A heart-pumping search for spots –


LSON’s managing editor tests the Ezy-Axis deer call with its creator

Story and photos by Lili Sams, Lone Star Outdoor News

A small herd of axis ran across the road, shortly after driving onto the property of Joshua Creek Ranch. I could feel my heart pumping, it was on. 

“The axis rut is about to start here any day,” Eric Harrison said. You could feel his excitement in his delivery. 

Harrison has worked for Joshua Creek for over a decade and has a contagious passion for axis deer. 

A few years ago, Harrison was cleaning out his “gear closet” to prepare for the birth of his first born. In the midst of organizing, he started playing around with various calls he found. 

“I picked up this one and blew it and thought to myself, wow this sounds like an axis buck,” he remembered. 

He tinkered with the calls and ultimately created the Ezy-Axis deer call. 

The call creates the sound of axis buck screaming. At first, it sounds similar to those bazookas you would find in a gift bag at a kids birthday party. The scream is meant to represent a buck’s dominance, location and willingness to fight or breed. It works on trophy bucks as well as doe.

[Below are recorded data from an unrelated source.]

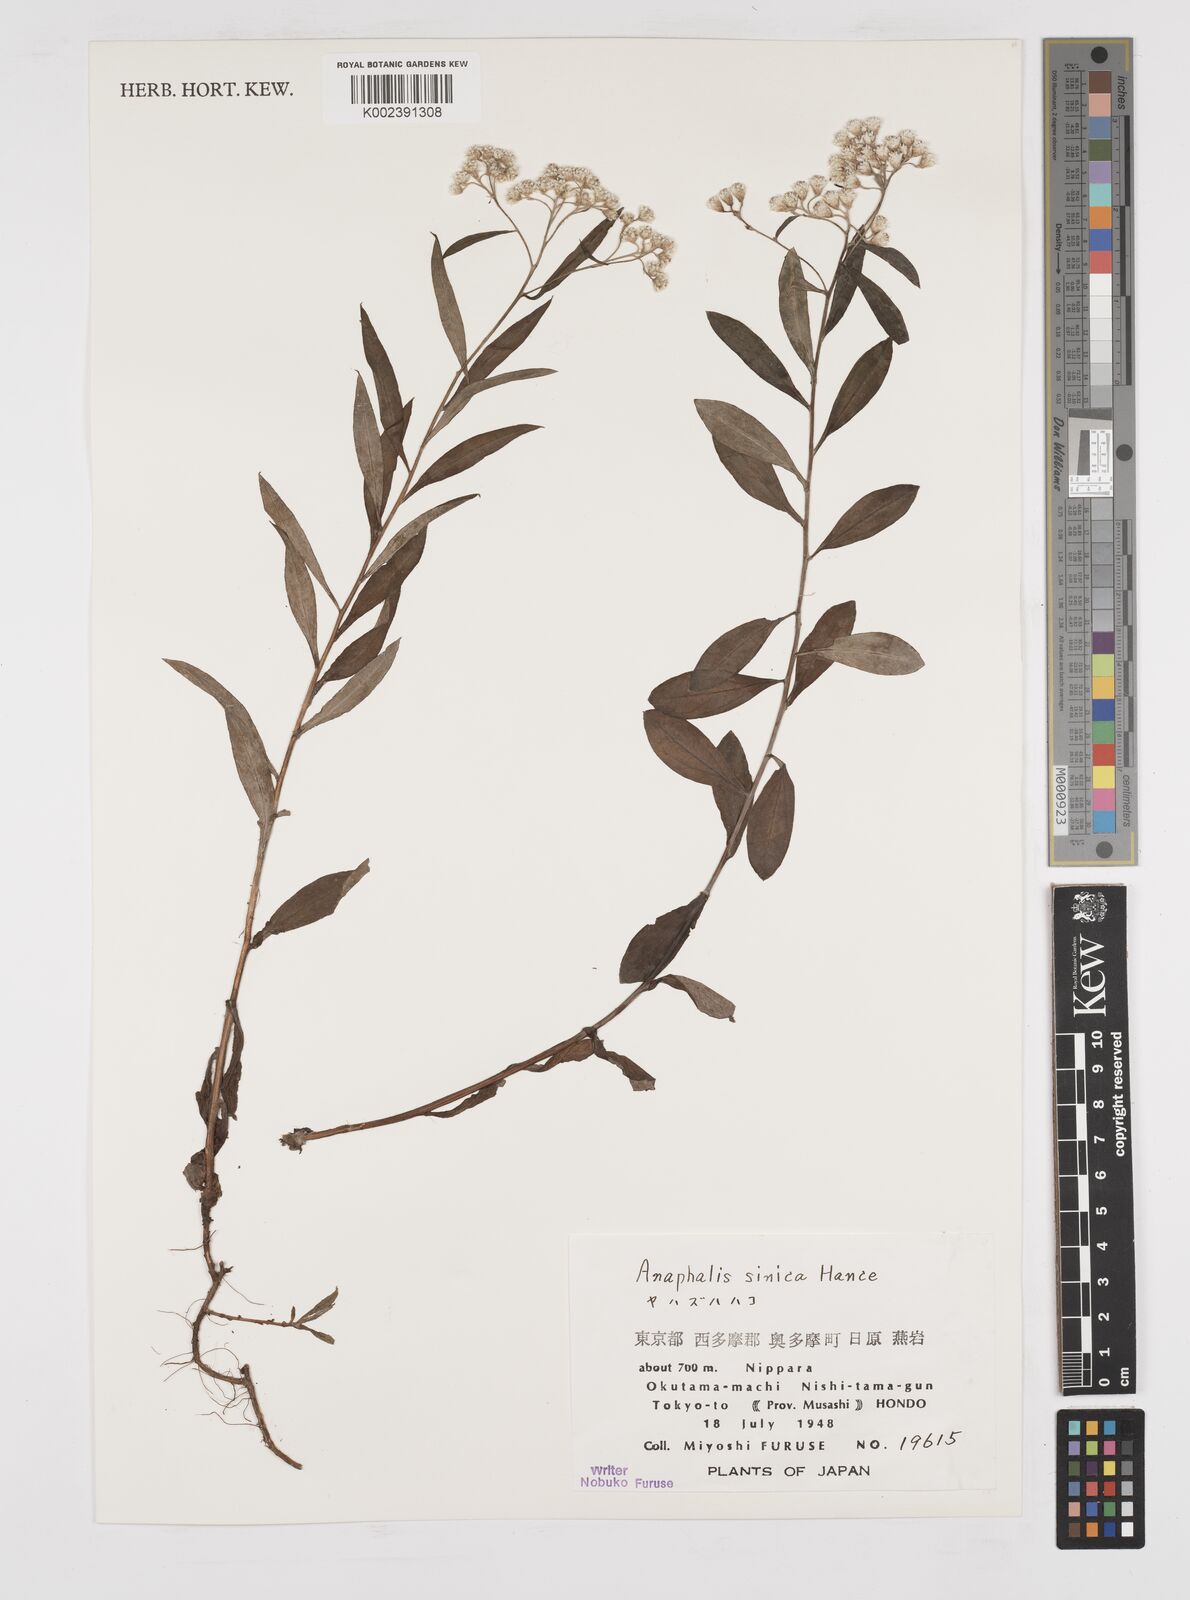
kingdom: Plantae
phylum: Tracheophyta
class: Magnoliopsida
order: Asterales
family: Asteraceae
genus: Anaphalis
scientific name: Anaphalis sinica
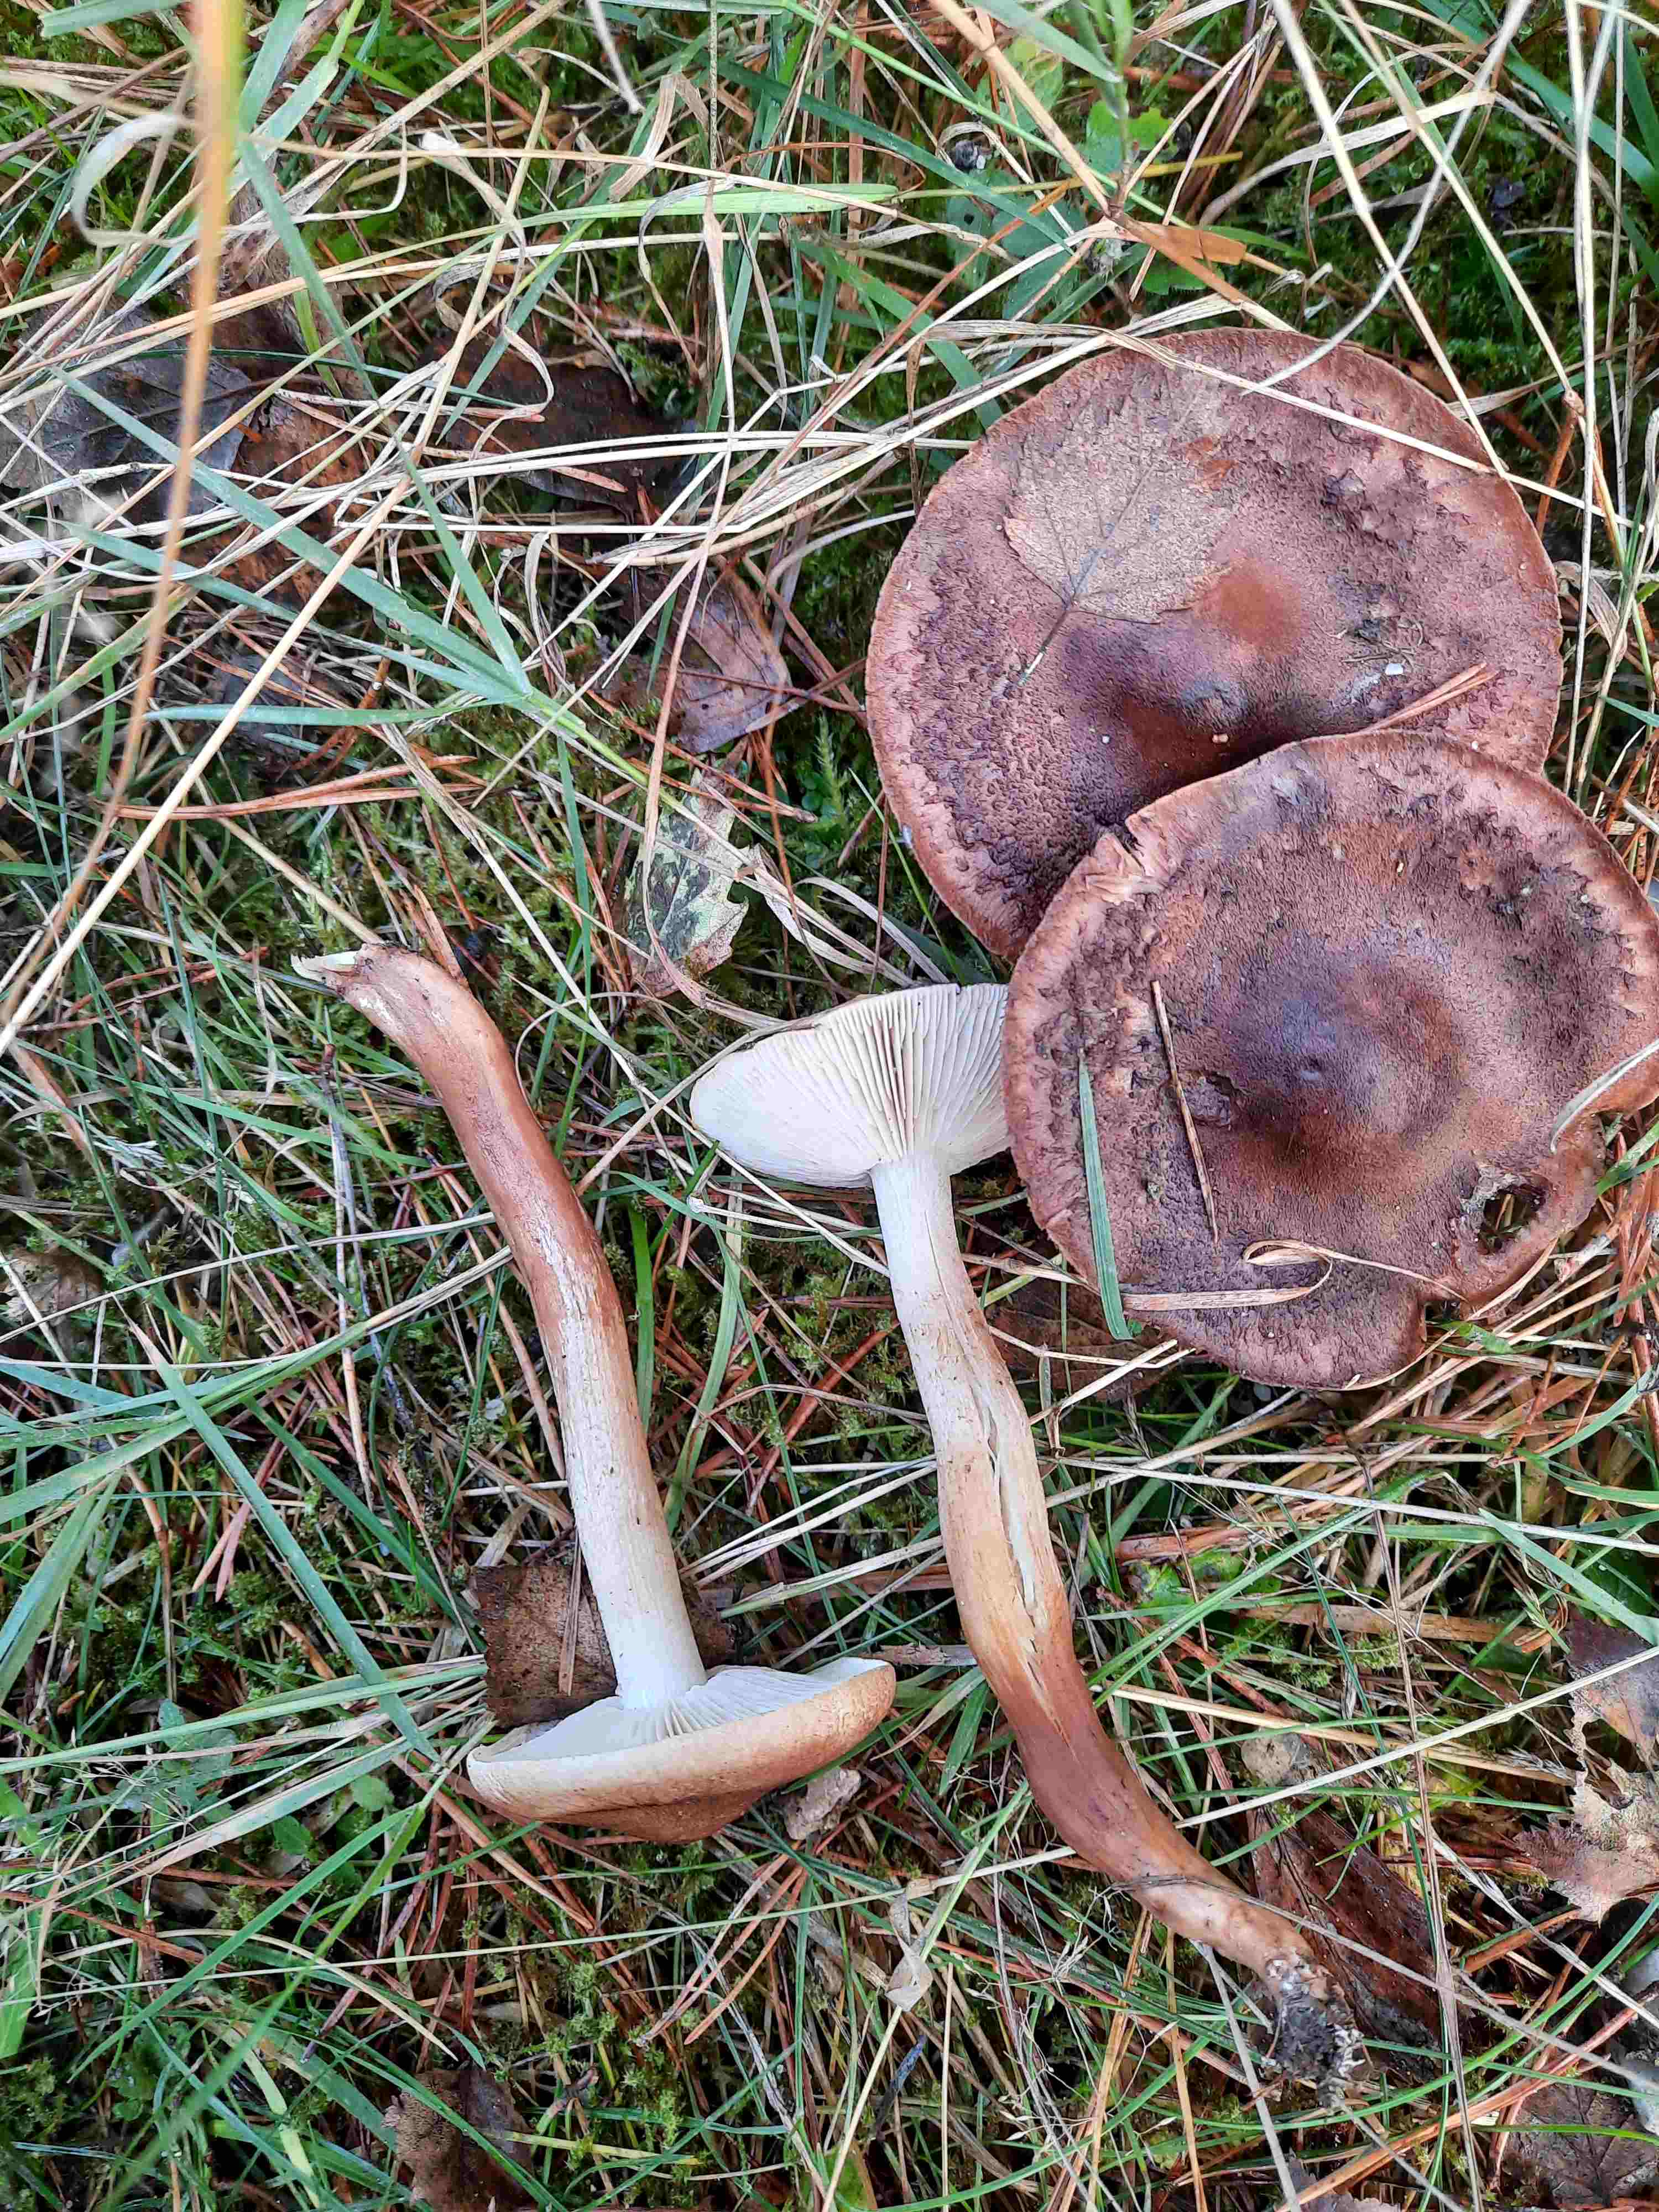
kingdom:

The mouth-blowing diaphragm call works best paired with rattling horns and a cow call.

Before the sun came up, we were cruising the winding roads of the ranch. 

Two screams came from the left and one a little farther away. It felt as if we were surrounded by bucks as we got out of the truck, with each one marking their territory and letting the others know where they were.  

As dense fog started to lift on the Hill Country, we settled into place against an oak tree. 

“Are you ready? Because when I use this call they are going to come running,” he said. 

Harrison let off three screams, a rattle of horns and a quick cow squeak. Within seconds, the herd started moving in our direction. 

The call sounded just like the bucks we had heard earlier. 

What looked like only a few, quickly turned into a sea of thousands of spots and about 20 sets of eyes staring at us. 

The call worked just like Harrison said it would. It was exhilarating. 

It felt like raw and natural hunting. They were right there curious while maintaining caution. 

The spots became a moving collage. I was confused as to which one to pick; there were so many choices.

“If you are going to make a shot you need to shoot now,” Harrison told me.

I became fixated on one of the spots and taking the shot was a blur. 

All but one of the deer scattered and we sat relishing in the moment we had just been a part of. 

“Go relax and I’ll get the animal skinned and packaged for you,” Harrison said. 

As I waited for the fresh axis meat, I listened to multiple bobwhite quail sing to their mates and I rocked back and forth in a rocking chair in front of the luxury ranch style room. Joshua Creek is known for upland bird hunting, sporting clays and its five-star accommodations.